# Recurring sexual dream - What does it mean?



## keeper63 (Mar 22, 2012)

I recently had another episode of a recurring sexual dream that I have been having for the past 20 years or so. I was hoping that some of you armchair psychologists might be able to help me figure out the meaning of these dreams.

So in these dreams, my wife and I are having sex. The location varies, sometimes it's our bedroom, sometimes it's a hotel room, sometimes it's some place we have never been before. The sex acts are varied, and part of our usual sexual lexicon, nothing too far out or unusual. In the room with us is always one of my wife's female friends or co-workers.

In each dream the female friend is nude, wearing glasses (whether they normally wear them or not), and holding a notebook or clipboard and taking notes. They ask my wife matter-of-fact questions about what we are doing. Examples might be "How does it feel when he does that?" or "What are you doing with your hand there?" or "Do you guys do that every time you have sex?", questions like that.

My wife always answers the questions, again very matter-of-factly. Sometimes her answers are very long and detailed. I never say anything.

The friends or coworkers never participate in the action, they just sit there, observe, and ask questions. These women are not always women I find physically attractive, nor are they always women that I have friendships with. Just friends and co-workers of my wife.

Obviously, over a 30-year marriage, we have had our sexual peaks and valleys, but in general our relationship and our sex life has been and continues to be very good.
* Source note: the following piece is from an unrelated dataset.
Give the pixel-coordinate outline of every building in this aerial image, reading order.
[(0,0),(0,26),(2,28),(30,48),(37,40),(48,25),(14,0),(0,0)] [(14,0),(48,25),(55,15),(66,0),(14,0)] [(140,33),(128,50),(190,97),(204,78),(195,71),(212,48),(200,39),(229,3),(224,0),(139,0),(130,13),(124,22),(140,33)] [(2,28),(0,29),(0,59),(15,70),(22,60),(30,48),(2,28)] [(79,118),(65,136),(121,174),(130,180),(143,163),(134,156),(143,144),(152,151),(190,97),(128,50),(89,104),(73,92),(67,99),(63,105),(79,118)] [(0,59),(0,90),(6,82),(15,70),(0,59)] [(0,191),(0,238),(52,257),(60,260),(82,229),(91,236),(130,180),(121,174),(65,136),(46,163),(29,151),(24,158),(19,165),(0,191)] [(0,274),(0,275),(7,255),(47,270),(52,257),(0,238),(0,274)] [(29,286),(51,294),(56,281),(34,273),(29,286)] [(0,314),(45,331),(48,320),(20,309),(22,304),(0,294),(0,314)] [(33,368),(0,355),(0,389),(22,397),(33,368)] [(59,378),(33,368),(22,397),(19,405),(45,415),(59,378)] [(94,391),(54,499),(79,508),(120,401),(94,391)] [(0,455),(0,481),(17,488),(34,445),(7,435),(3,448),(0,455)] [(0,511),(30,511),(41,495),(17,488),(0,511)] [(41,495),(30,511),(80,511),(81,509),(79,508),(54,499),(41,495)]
I have done Google searches on meanings of dreams and have yet to find anything like these dreams. If anyone has any theories about this, I would appreciate your ideas.


----------



## brooklynAnn (Jun 29, 2015)

In the inner recesses of your mind, you might be an exhibitionist. Or, you may feel that your sexual activities are not up to par and questioning your abilities as a lover. Or your wife just talks a lot and you feel that she discusses your bedroom activities with other people. 

I never dream of having sex with my H. I am usually looking for him, trying to find him or hold on to him. I just had a 30 mins convo with DD about her dreaming of ants crawling on her and around her room. 

Keep a dream log and make notes of your though process when you have these dreams.


----------



## Lostinthought61 (Nov 5, 2013)

tell me something of the two of you who is more clinical in their love making? and who is more passionate?


----------



## EVG39 (Jun 4, 2015)

Count on me to be a cynic but while dreams serve a purpose in helping you process emotions you aren't able to do in your waking hours there generally is no inherent prophetic or future meaning. The images produced in your dreams are just bits and pieces of memories floating around in your brain. And if this scientific theory is correct what do you think you might be processing in those dreams? I have a theory but it's pretty obvious so maybe you could go first and see if it matches.


Sent from my iPhone using Tapatalk


----------



## Decorum (Sep 7, 2012)

Girls tell their friends everything.
You are insecure about your wife's satisfaction in/with you and your intimate life.
You wonder how she really feels.
_Posted via Mobile Device_


----------



## Luvher4life (Jan 15, 2016)

Do you actually remember what your wife says in these dreams? Just curious.

I've always felt that dreams are just your brain storing away memories and emotions, making synapses between the two for future referencing or recall. I don't think they serve any other purpose other than to store thoughts, emotions, and memories onto your brain's hard drive. Fear is a very strong emotion that your brain will tend to keep at the forefront of memory, therefore most dreams involve a fear of sorts. That will often cause them to recur, in my opinion.


----------



## UMP (Dec 23, 2014)

I don't know what your dream means, but next time, make sure you have the third person shut up with the questions and join in!


----------



## Adelais (Oct 23, 2013)

Decorum said:


> Girls tell their friends everything.
> You are insecure about your wife's satisfaction in/with you and your intimate life.
> You wonder how she really feels.
> _Posted via Mobile Device_


Have you told your wife about the dreams? Have you asked her to tell you how she feels about your (possessive and plural use) sex life, even about the things that she has held back because she fears you might be hurt?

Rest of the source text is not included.